I tried XOD (v0.11.0), and the ‘Upload to Arduino’ feature does not work: it can find the Arduino Uno board connected to the computer (‘Serial port’ input field says ‘No connected boards found’, even after hiting the ‘refresh’ button).
I tried with different boards.
I tried on different computers, with Windows 10 v1703 or Linux (Mint 18 ubuntu based distribution).
I tried running XOD as administrator privileges, in both Windows and Linux.
No success at all.
The boards are reconized by each testing computers (Arduino IDE can use them and upload things).
By the way, using electron for this kind of software is a really bad idea: electron is a performance killer (need high end computer with GPU acceleration, does not work well through remote desktop). Most of the targeted peoples (beginners) will try to run it on small computer or laptop and will be disappointed by the slowness of the app.

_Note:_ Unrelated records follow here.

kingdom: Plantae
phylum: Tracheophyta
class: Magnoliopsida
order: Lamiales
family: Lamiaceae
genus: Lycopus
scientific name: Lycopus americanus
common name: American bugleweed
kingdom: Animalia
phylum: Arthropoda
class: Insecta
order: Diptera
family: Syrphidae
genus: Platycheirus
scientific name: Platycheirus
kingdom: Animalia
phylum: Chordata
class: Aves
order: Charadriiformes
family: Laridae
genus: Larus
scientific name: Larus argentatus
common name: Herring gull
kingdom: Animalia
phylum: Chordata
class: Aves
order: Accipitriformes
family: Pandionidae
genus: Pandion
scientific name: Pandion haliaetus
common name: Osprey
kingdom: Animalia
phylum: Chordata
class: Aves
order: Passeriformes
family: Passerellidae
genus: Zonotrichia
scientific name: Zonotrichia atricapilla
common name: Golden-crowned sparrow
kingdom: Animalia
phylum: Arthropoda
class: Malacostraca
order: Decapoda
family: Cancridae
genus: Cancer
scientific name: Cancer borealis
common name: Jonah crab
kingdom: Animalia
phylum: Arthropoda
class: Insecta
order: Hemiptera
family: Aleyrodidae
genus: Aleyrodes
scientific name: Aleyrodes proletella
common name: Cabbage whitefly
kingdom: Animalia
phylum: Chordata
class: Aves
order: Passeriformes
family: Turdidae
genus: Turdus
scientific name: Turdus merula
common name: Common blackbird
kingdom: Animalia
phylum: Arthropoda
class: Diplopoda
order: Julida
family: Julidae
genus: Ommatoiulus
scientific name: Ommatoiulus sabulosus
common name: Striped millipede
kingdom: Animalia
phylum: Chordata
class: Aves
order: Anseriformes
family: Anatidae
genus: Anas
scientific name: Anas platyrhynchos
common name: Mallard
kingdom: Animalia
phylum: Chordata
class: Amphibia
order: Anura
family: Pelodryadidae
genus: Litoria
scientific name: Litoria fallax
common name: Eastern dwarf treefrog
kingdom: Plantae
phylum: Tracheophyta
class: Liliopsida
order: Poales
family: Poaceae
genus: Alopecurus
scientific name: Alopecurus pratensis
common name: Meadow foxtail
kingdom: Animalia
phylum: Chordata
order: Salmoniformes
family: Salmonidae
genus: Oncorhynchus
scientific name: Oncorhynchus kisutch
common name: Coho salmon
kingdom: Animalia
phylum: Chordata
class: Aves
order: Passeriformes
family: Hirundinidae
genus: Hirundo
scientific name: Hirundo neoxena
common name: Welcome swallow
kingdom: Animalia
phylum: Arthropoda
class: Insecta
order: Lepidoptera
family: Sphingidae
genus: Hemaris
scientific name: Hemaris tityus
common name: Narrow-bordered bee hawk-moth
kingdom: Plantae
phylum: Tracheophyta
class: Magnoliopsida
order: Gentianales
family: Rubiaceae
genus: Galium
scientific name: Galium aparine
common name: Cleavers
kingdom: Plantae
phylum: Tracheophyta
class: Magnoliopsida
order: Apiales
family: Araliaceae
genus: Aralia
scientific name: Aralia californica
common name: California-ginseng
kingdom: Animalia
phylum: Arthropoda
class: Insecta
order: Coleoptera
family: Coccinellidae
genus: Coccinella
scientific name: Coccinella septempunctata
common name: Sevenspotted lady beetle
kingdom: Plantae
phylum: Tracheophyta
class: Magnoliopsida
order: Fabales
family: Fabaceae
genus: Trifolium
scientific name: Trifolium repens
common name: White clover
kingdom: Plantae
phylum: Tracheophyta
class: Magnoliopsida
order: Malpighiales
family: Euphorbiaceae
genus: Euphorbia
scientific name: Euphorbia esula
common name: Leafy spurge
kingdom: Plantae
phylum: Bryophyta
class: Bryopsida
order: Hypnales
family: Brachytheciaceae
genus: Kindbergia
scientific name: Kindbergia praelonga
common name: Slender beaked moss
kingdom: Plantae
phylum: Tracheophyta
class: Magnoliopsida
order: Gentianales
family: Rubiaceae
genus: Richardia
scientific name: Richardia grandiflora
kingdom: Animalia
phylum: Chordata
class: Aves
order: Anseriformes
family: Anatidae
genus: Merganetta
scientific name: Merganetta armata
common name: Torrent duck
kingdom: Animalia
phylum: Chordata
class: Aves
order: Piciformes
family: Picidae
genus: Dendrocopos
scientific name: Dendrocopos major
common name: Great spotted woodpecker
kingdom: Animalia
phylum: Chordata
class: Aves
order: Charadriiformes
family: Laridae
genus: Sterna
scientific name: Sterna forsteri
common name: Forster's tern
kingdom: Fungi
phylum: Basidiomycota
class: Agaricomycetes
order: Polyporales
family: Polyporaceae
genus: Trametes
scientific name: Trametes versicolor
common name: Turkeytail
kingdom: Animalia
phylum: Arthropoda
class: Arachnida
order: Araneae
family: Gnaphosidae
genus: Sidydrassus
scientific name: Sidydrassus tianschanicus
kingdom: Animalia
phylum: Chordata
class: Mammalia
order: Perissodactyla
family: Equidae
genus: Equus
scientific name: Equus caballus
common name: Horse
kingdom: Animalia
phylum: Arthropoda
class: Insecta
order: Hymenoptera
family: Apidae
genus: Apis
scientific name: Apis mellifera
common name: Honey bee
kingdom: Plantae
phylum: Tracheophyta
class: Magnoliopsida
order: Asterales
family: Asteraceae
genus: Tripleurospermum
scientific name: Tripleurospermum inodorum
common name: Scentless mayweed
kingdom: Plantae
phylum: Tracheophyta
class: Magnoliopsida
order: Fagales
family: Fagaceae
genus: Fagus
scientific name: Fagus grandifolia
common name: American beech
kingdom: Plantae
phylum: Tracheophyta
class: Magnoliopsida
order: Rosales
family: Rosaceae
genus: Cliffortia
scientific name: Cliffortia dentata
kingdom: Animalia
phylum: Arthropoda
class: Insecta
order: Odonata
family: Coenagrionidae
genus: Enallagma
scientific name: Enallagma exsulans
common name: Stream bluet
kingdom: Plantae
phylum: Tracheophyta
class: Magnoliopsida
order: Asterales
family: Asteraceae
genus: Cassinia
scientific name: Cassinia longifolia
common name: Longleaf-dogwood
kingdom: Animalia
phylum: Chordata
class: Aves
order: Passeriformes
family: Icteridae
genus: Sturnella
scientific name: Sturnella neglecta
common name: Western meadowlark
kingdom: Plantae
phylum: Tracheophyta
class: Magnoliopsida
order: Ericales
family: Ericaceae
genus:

I tried it on an Asus transformer pad (which however can run some little games) and it runs horribly.
I also tried it on the computed of my electronic lab, an old good eeepc box running linux, and XOD take more then an minute just to start (Arduino IDE and other development labs start in a dozen of seconds and runs well).
Aside of that, this software looks promising, not only for beginners or people that does not know programmation, but also for experienced guys needing to run very quickly a simple task for tests. Hopes I’ll be able to test it once it works better.
I have the same problem, running Linux Mint 18.2 “Sonya”.
Tried it with multiple boards, they list correctly (terminal command “lsusb”) and I can program them through PlatformIO without a problem. So it seems a XOD issue.
Hmmm… That’s strange. Definitely looks like a XOD issue although we haven’t seen any problems in port enumeration on all three OS’es. Will investigate the bug tomorrow.
@articcynda Am I right, you saw ports when you had the previous version (v0.10.1) installed, and now they disappeared?
@nkrkv That’s correct, in v.0.10.1 the enumerator worked correctly, but in the current version it doesn’t detect devices anymore. I checked it with different USB to UART controllers (FT232 on Sparkfun ESP32 Thing, CH340 on NodeMCU, and the Atmega16U2 used as USB to UART bridge on Arduino Uno), and none show up in XOD. However, they all list correctly in /sys/class/tty, and PlatformIO is able to program the boards normally.
It may be useful to know that FT232 and CH340 enumerate as ttyUSBx while the Atmega16U2 enumerates as ttyACMx and neither show up, so it can’t be a filter issue. What else changed on the device enumeration code between the two versions?
I confirm it works now with v0.12.0, on a Windows 10 machine (didn’t had time to test linux for now).
The port can be selected, and the program compile and upload quickly.